The following images are renderings of the SOM structure trained and visualized using the same methods as previously posted. The only difference here is that much smaller neighbourhood sizes are used (top: default/150 and bottom: default/50)
The following images show visualizations of the SOM’s structure. The visualization is composed of rectangles where their colour, width and height correspond to the segments association with that location. The segments themselves are shown underneath the visualizations.
I think I have code working where the initial neighbourhood size (the number of neurons that are updated for each training step) starts off being very small (in this case default/20). The idea is to use the neighbourhood size such that the image becomes increasingly self-organized from the bottom to the top. In the first image below, only 1000 iterations of training are done. There is an interesting deconstruction of the image from the initial conditions (seeded from the original panorama).
Following from my previous post the following image and details show the level of fragmentation using blocks of 36px. This corresponds to the SOM being 36 times smaller than the original pano. I’m currently doing a 20px run (1421×306 lattice), but its proving to be very slow. Even though I’m not doing any training, getting the BMUs for each segment is extremely slow, ~4 hours for the 36px blocks. In the image below I use a gradient alpha mask to fade between the original panorama at the bottom and the lattice arranged segments.

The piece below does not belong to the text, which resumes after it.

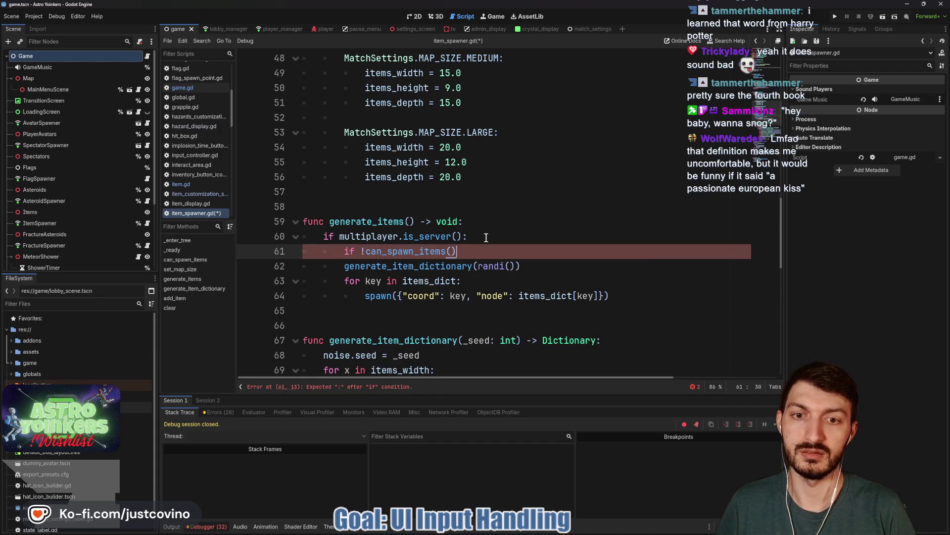
text(turn)
key(ctrl+s)
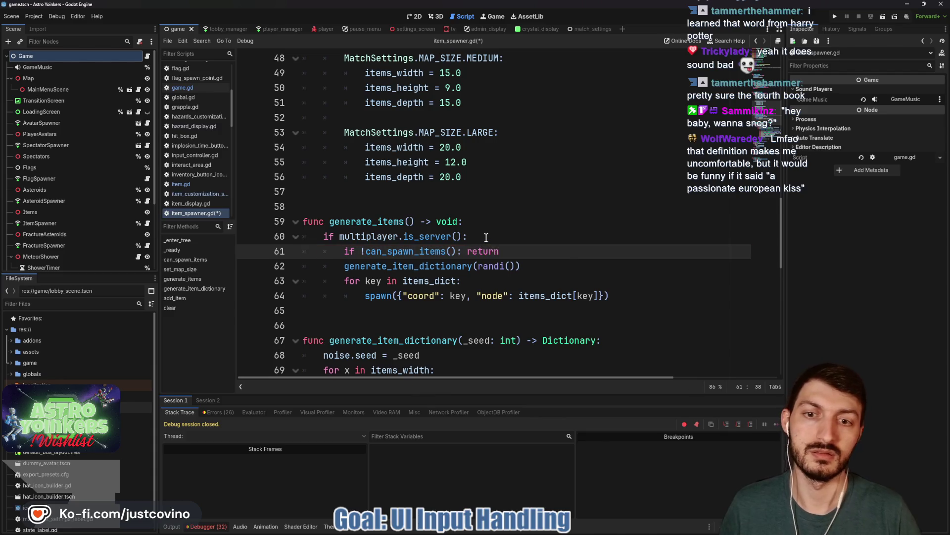
click(834, 18)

I found a bug in the code such that the initial conditions of the network were not properly corresponding with the original pano. The following image shows a untrained map where the features of segments in each 100 px square block are averaged and then the closest region is presented in that location. The top image shows these segments in each block’s position. The image below is the same, but with the original pano underneath it and a detail. As this is the least fragmented the Cartesian SOM can represent, I’m now running a pass with smaller blocks and we’ll see how that looks.

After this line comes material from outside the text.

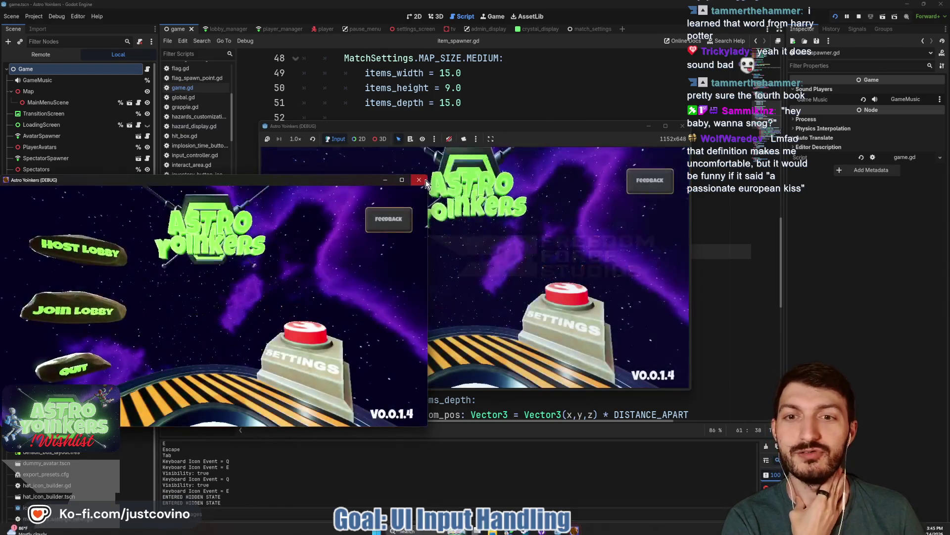
- Close the second game window, host a private lobby, and walk to the monitor console
click(419, 180)
click(465, 240)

The following images are the result of a 789×170 unit SOM where the initial weights are determined by the original panorama source. The training was done without modification, thus large initial neighbourhoods obliterate much of that initial structure. The number of units in the SOM make the segments too broadly distributed with large gaps between segments. The idea is to control the learning rate and neighbourhood size in the modified training routine such that the segments are located near where they are in the pano at the bottom and become increasingly self-organized at the top. I’ll try a smaller SOM next so there is hopefully more overlap between neighbouring segments.
The following image shows the initial weights I will use to train the SOM next. It just shows colour information, but the feature vectors also hold width and height of the segments. In grid locations that contain more than one segment, the feature vectors of those segments are averaged. For now, feature vectors for cells without any segments are set to zero (and appear black below).